> Что нужно сделать:
Продолжи отрывок ниже о подследственном, который оспаривает обвинение генерал-лейтенанта Сабанеева. Начни сразу после последней фразы отрывка.

> Отрывок из документа:
В заключение неутомимый подследственный, он же адвокат, он же обвинитель своих врагов, как обычно контратакует:
„1822 года февраля 6-го генерал-лейтенант Сабанеев призвал меня на свою квартиру, расспрашивая или требуя отчета на некоторые ложные доносы против меня юнкеров, разгорячась сказал мне: „Вы преступник“. Вместо ответа я вынул шпагу мою из портупеи и подал ему, сказавши: „Ваше превосходительство, докажите, преступник ли я!“ И вот шестой год, как преступление мое доказывается…
1) По законам русским следует почитать всякое лицо невинным, пока преступление его не будет доказано.
2) Преступление доказывается чрез свидетелей или добровольное сознание.
3) Преступлением называется наглое нарушение законов.

> Собранный материал:
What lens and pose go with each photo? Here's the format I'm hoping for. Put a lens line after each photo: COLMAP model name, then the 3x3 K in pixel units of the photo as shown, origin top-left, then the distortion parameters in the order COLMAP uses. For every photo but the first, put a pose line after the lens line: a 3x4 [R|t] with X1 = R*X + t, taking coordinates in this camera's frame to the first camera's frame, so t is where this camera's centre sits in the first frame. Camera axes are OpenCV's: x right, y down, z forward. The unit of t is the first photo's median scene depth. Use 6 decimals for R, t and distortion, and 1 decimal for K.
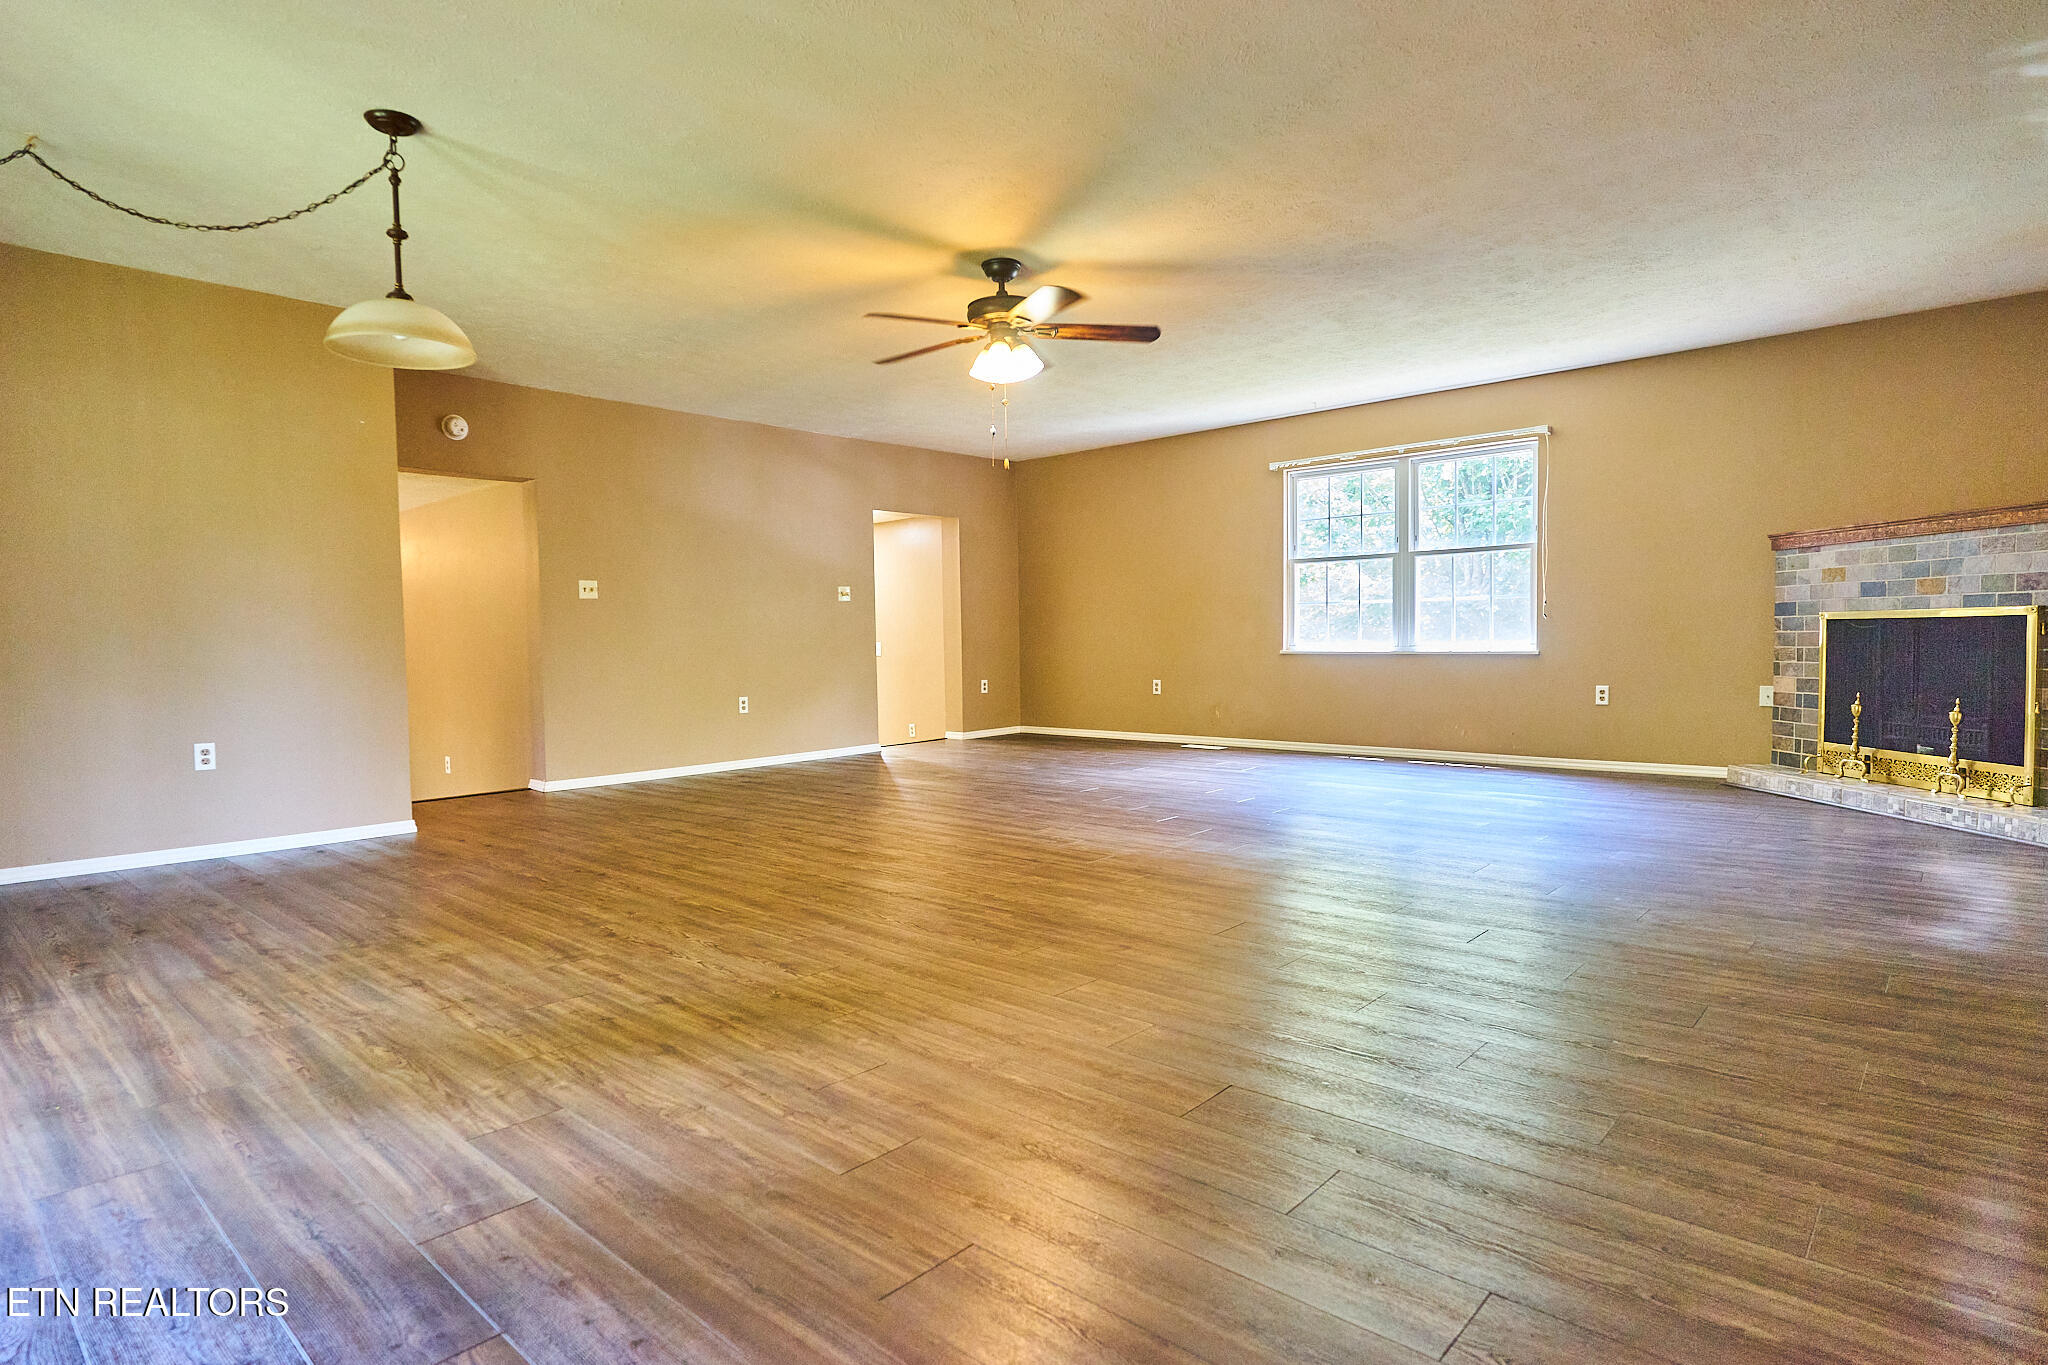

> Готовое решение:
Чем же Комиссия военного суда доказала мое преступление? Свидетели не были еще допрошены, добровольного признания нет. И чем преступление мое так велико, что запирательство может его увеличить?“
Комиссия генерала Ду расова тоже недовольна слишком длинными ответами, „диссертациями“ Раевского, — но ничего поделать не может…
Наступает интереснейший момент польского расследования: люди генерала Ду расова спрашивают, как отнеслись прежние следователи и судьи к опасным стихам и рассуждениям о крестьянской свободе: спрашивал ли Сабанеев?
Майор чувствует опасность, разумеется не столько для Сабанеева, сколько для себя, и отвечает, что в Тирасполе его об этом вообще не спрашивали: во-первых, всем было известно, что он поэт, печатающийся в журналах, и хватало разных показаний и доносов сверх литературных текстов; во-вторых, надо думать, Сабанеев и его люди не нашли здесь ничего особенного.
Однако генерал Дурасов вцепился в этот пункт: снова вспомнили о списке членов тайного общества, который случайно нашелся в бумагах Раевского и словно не был замечен Киселевым и Сабанеевым. Кроме того, по делу 1822–1823 годов кроме Раевского проходило еще несколько человек, о ком и теперь, да и тогда, было известно, что они члены тайного общества: Орлов, Непенин, даже предатель Юмин.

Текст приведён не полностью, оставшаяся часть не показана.